Application initContainers

Finally, we want to make sure that our app doesn't start before the elasticsearch service is ready. We add two initContainers to check and populate elasticsearch in _elasticsearch_init.tpl.yaml.

{{ define "elasticsearch_check" -}}
{{ if .Values.elasticsearch.create }}
- name: {{ .Chart.Name }}-elasticsearch-check
  image: byrnedo/alpine-curl
  command:
  - 'sh'
  - '-c'
  - 'until curl {{ .Chart.Name }}-elasticsearch:{{ .Values.elasticsearch.port }}; do echo waiting for elasticsearch pod; sleep 2; done;'
{{ end }}
{{ end }}

---

{{ define "elasticsearch_populate" -}}
{{ if .Values.elasticsearch.create }}
- name: {{ .Chart.Name }}-elasticsearch-populate
  image: {{ .Values.deploy.ecr }}{{ .Chart.Name }}:{{ .Values.deploy.imageTag }}
  command:
  - 'python3'
  - 'elasticsearch_util/elasticsearch_populate.py'
  envFrom:
    - configMapRef:
        name: {{ .Chart.Name }}
{{ end }}
{{ end }}

We include these initContainers in server/deploy.yaml. Since we are using persistent volume for data storage, we should only need to populate the data once, so the population initContainer is controlled by a elasticsearch.populate boolean specified in values.yaml.

Test Persistency

Make sure that elasticsearch.create and elasticsearch.populate are set to true in values.yaml. Build and deploy aladdin-demo and wait until all the pods are running.

$ aladdin build
$ aladdin start
$ kubectl get pods

Check that elasticsearch has been populated by curling the appropriate endpoint of the aladdin-demo service-server.
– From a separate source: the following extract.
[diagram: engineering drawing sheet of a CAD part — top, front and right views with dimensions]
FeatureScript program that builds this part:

$ curl $(minikube service --url aladdin-demo-server)/app/elasticsearch

Data from ElasticSearch is {"author": "Aladdin", "song": "A Whole New World", "lyrics": ["I can show you the world"], "awesomeness": 42} 

Now set elasticsearch.populate to false and redeploy the app with

$ aladdin restart

Check to see if the elasticsearch still works, even though we didn't populate it this time around! You should get the same output as last time, meaning the data persisted between deployments, hooray!
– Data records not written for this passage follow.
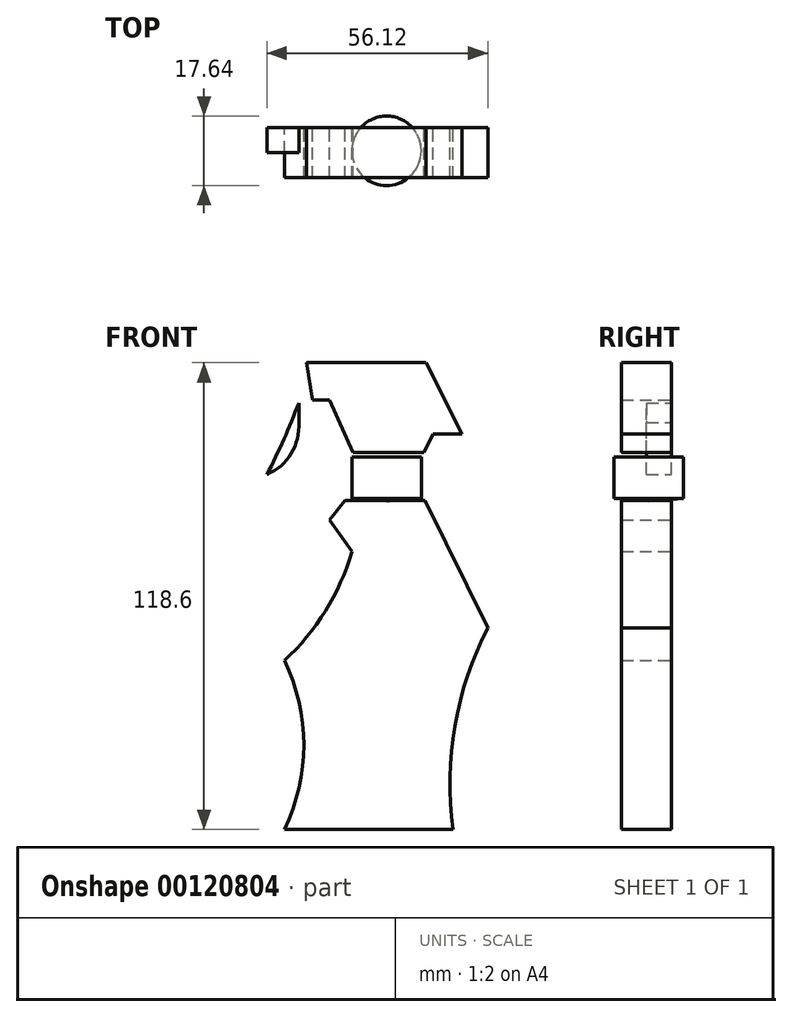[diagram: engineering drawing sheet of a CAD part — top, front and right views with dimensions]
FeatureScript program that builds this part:
annotation { "Feature Type Name" : "Feature", "Feature Type Description" : "" }
export const myFeature = defineFeature(function(context is Context, id is Id, definition is map)
    precondition{}
    {
        {
            var Q0;
            Q0=qCreatedBy(makeId("Front.planeOp"),FACE);
            var sketch = newSketch(context, id + "F0", { "sketchPlane" : qUnion([Q0])});
            skLineSegment(sketch, "E0", {"start": v(-23.04, -47.17) * mm, "end": v(19.85, -47.17) * mm});
            skArc(sketch, "E1", {"start": v(-23.04, -47.17) * mm, "mid": v(-18.09, -25.73) * mm, "end": v(-23.04, -4.29) * mm});
            skArc(sketch, "E2", {"start": v(-23.04, -4.29) * mm, "mid": v(-12.56, 8.38) * mm, "end": v(-5.88, 23.4) * mm});
            skArc(sketch, "E3", {"start": v(28.67, 4.04) * mm, "mid": v(20.3, -20.88) * mm, "end": v(19.85, -47.17) * mm});
            skLineSegment(sketch, "E4", {"start": v(28.67, 4.04) * mm, "end": v(12.74, 36.4) * mm});
            skLineSegment(sketch, "E5", {"start": v(12.74, 36.4) * mm, "end": v(-7.6, 36.4) * mm});
            skLineSegment(sketch, "E6", {"start": v(-7.6, 36.4) * mm, "end": v(-11.52, 31.49) * mm});
            skLineSegment(sketch, "E7", {"start": v(-11.52, 31.49) * mm, "end": v(-5.88, 23.4) * mm});
            skSolve(sketch);
        }
        {
            var Q0;
            Q0 = qSketchRegion(id + "F0", true);
            extrude(context, id + "F1", {"entities" : qUnion([Q0]), "depth" : 12.7 * mm});
        }
        {
            var Q0;
            Q0=qCreatedBy(makeId("Front.planeOp"),FACE);
            var sketch = newSketch(context, id + "F2", { "sketchPlane" : qUnion([Q0])});
            skLineSegment(sketch, "E8", {"start": v(2.94, 49.38) * mm, "end": v(2.94, 38.1) * mm});
            skLineSegment(sketch, "E9", {"start": v(2.94, 38.1) * mm, "end": v(2.94, 49.38) * mm});
            skLineSegment(sketch, "E10", {"start": v(2.94, 49.38) * mm, "end": v(11.76, 49.38) * mm});
            skLineSegment(sketch, "E11", {"start": v(11.76, 49.38) * mm, "end": v(11.76, 38.84) * mm});
            skLineSegment(sketch, "E12", {"start": v(11.76, 38.84) * mm, "end": v(2.94, 38.1) * mm});
            skSolve(sketch);
        }
        {
            var Q0;
            Q0 = qSketchRegion(id + "F2", true);
            var Q1;
            Q1=sQuery(id+"F2.wireOp",EDGE,"E9");
            revolve(context, id + "F3", {"entities" : qUnion([Q0]), "axis" : qUnion([Q1]), "revolveType" : RevolveType.FULL});
        }
        {
            var Q0;
            Q0=makeQuery(id+"F3.opRevolve","SWEPT_BODY",BODY,{"disambiguationData":[OSD([sQuery(id+"F2.wireOp",EDGE,"E9"),sQuery(id+"F2.wireOp",EDGE,"E10"),sQuery(id+"F2.wireOp",EDGE,"E11"),sQuery(id+"F2.wireOp",EDGE,"E12")])]});
            transform(context, id + "F4", {"entities" : qUnion([Q0]), "transformType" : TransformType.TRANSLATION_3D, "dx" : 0 * mm, "dy" : -5.88 * mm, "dz" : -1.96 * mm, "makeCopy" : false});
        }
        {
            var Q0;
            Q0=qCreatedBy(makeId("Front.planeOp"),FACE);
            var sketch = newSketch(context, id + "F5", { "sketchPlane" : qUnion([Q0])});
            skLineSegment(sketch, "E13", {"start": v(-15.93, 61.88) * mm, "end": v(-11.52, 61.88) * mm});
            skLineSegment(sketch, "E14", {"start": v(-11.52, 61.88) * mm, "end": v(-5.64, 48.64) * mm});
            skLineSegment(sketch, "E15", {"start": v(-5.64, 48.64) * mm, "end": v(12.5, 48.64) * mm});
            skLineSegment(sketch, "E16", {"start": v(12.5, 48.64) * mm, "end": v(14.7, 53.3) * mm});
            skLineSegment(sketch, "E17", {"start": v(14.7, 53.3) * mm, "end": v(22.05, 53.3) * mm});
            skLineSegment(sketch, "E18", {"start": v(22.05, 53.3) * mm, "end": v(12.99, 71.43) * mm});
            skLineSegment(sketch, "E19", {"start": v(12.99, 71.43) * mm, "end": v(-17.4, 71.43) * mm});
            skLineSegment(sketch, "E20", {"start": v(-17.4, 71.43) * mm, "end": v(-15.93, 61.88) * mm});
            skSolve(sketch);
        }
        {
            var Q0;
            Q0 = qSketchRegion(id + "F5", true);
            extrude(context, id + "F6", {"entities" : qUnion([Q0]), "depth" : 12.7 * mm});
        }
        {
            var Q0;
            Q0=qCreatedBy(makeId("Front.planeOp"),FACE);
            var sketch = newSketch(context, id + "F7", { "sketchPlane" : qUnion([Q0])});
            skArc(sketch, "E21", {"start": v(-27.45, 43) * mm, "mid": v(-21.3, 48.33) * mm, "end": v(-19.36, 56.24) * mm});
            skArc(sketch, "E22", {"start": v(-27.45, 43) * mm, "mid": v(-23.16, 51.97) * mm, "end": v(-19.36, 61.14) * mm});
            skLineSegment(sketch, "E23", {"start": v(-19.36, 61.14) * mm, "end": v(-19.36, 56.24) * mm});
            skSolve(sketch);
        }
        {
            var Q0;
            Q0 = qSketchRegion(id + "F7", true);
            extrude(context, id + "F8", {"entities" : qUnion([Q0]), "depth" : 6.35 * mm});
        }
    });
For the purpose of this tutorial, we made elasticsearch.populate a toggle-able value to explicitly show what is going on. However, in a non-tutorial environment, it would not be good practice to need to change a helm variable between deploys. One possible way to handle this is to create a separate population script in a Commands Container that can be invoked explicited to populate data.